What needs to be done:
Reproduce the following lines word for word, omitting the pictures from your reply.

──────── Material for this exercise ────────

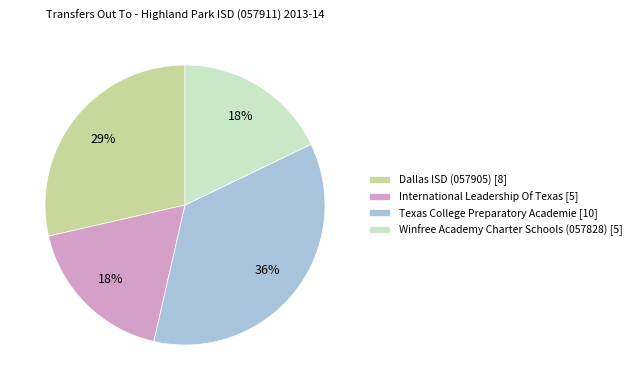

To the nearest percent, what is the difference between the largest and smallest slice percentages?

18%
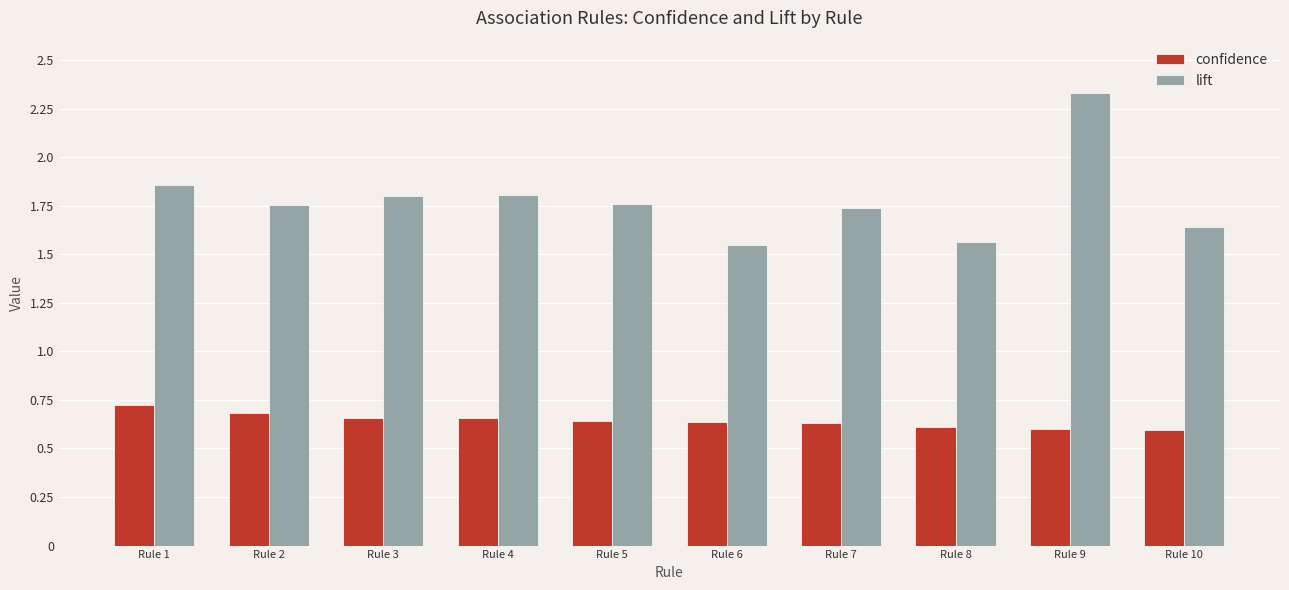

Does the chart contain stacked bars?

No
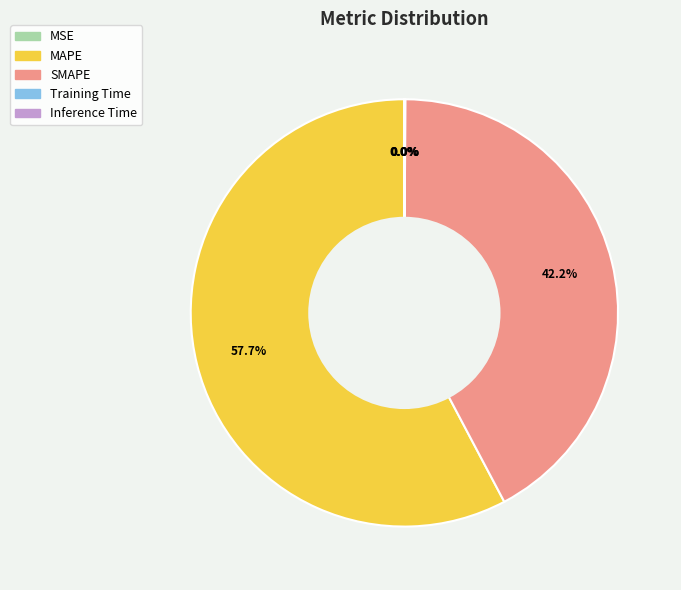

True or false: MAPE accounts for 58% of the total.

True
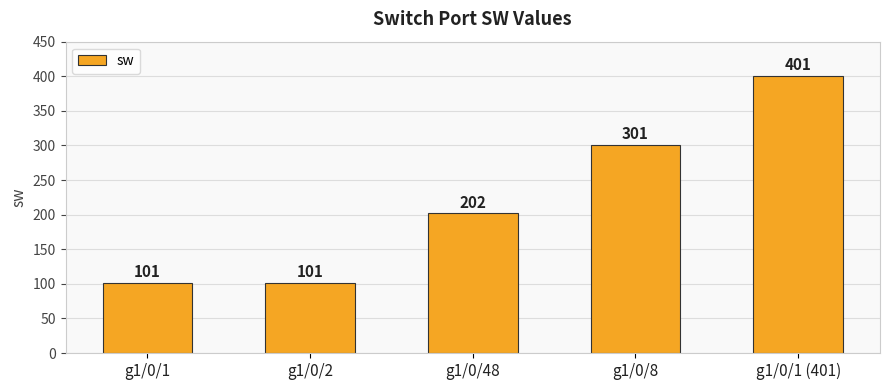

The chart shows a value of 101 at g1/0/2. True or false?

True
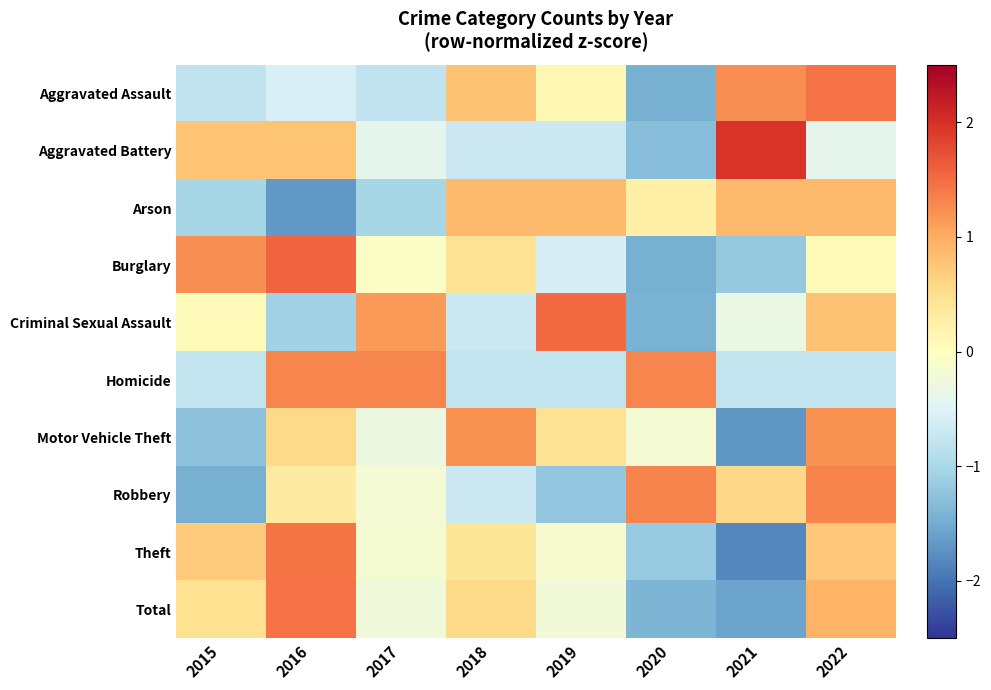

Rank the series at 2022 from lowest to highest value.

Homicide, Aggravated Battery, Burglary, Theft, Criminal Sexual Assault, Arson, Total, Motor Vehicle Theft, Robbery, Aggravated Assault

────────

Answer section:
To the nearest percent, what is the difference between the largest and smallest slice percentages?

18%

Does the chart contain stacked bars?

No

True or false: MAPE accounts for 58% of the total.

True

The chart shows a value of 101 at g1/0/2. True or false?

True

Rank the series at 2022 from lowest to highest value.

Homicide, Aggravated Battery, Burglary, Theft, Criminal Sexual Assault, Arson, Total, Motor Vehicle Theft, Robbery, Aggravated Assault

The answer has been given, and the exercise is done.